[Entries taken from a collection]
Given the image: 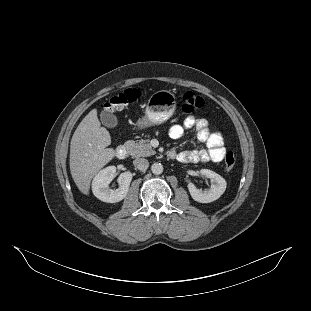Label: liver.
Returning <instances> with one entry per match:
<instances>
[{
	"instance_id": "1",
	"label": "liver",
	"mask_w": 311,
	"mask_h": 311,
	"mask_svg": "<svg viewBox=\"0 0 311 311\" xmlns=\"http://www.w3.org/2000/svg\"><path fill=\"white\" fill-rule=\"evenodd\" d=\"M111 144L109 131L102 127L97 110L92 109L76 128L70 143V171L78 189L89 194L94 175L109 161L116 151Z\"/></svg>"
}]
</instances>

* * *

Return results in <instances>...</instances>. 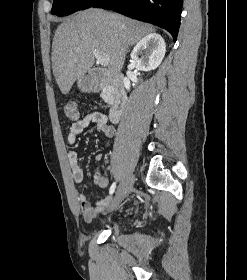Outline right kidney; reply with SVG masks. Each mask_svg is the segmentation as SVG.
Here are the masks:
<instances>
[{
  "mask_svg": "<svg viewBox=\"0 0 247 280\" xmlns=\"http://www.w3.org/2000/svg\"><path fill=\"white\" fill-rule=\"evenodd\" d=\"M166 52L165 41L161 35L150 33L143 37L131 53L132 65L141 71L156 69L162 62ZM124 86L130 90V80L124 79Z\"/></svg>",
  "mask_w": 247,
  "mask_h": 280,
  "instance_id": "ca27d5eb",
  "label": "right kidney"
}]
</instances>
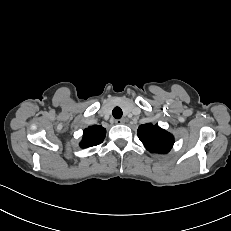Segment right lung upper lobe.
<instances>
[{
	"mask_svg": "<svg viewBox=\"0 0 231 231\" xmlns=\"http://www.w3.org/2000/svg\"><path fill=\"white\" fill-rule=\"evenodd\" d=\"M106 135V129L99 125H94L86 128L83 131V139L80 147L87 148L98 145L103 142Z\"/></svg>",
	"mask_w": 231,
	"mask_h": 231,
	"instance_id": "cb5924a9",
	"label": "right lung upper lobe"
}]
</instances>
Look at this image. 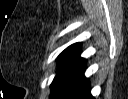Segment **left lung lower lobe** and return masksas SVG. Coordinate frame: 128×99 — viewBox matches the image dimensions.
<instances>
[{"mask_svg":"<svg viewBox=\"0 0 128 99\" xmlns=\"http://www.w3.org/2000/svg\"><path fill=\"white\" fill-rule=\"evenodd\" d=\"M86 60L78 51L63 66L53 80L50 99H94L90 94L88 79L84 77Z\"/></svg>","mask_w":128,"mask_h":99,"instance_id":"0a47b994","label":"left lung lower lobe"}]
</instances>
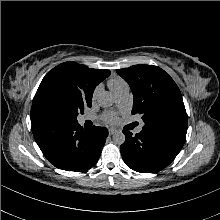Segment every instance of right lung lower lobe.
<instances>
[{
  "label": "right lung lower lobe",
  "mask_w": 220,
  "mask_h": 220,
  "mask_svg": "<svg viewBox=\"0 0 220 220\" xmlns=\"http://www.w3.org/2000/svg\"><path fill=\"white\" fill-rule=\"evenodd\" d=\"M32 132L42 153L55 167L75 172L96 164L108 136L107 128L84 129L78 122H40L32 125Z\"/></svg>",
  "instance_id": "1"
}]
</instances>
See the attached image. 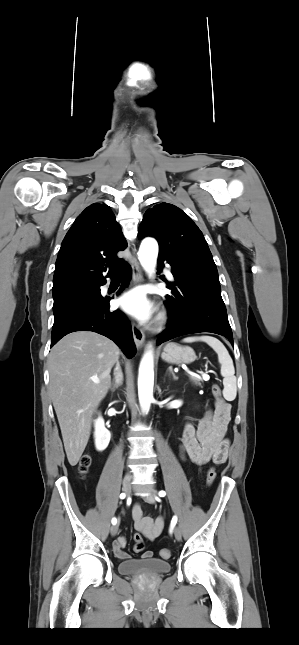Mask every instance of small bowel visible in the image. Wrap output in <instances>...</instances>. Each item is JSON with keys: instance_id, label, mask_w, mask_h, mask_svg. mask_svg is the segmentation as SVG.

* * *

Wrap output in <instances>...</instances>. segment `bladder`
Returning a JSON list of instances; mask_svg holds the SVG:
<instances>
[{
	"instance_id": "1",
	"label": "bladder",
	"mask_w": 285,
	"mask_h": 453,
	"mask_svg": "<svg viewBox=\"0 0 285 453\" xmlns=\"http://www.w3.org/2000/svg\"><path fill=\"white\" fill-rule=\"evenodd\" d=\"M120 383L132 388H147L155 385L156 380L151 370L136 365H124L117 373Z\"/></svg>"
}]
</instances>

**Work required**
Select every line in the rows above that contains the word "bladder", and copy each of those lines out in full. Case counts, so match only that exact capitalization.

**Output below**
Wrap output in <instances>...</instances>. segment `bladder`
	"label": "bladder",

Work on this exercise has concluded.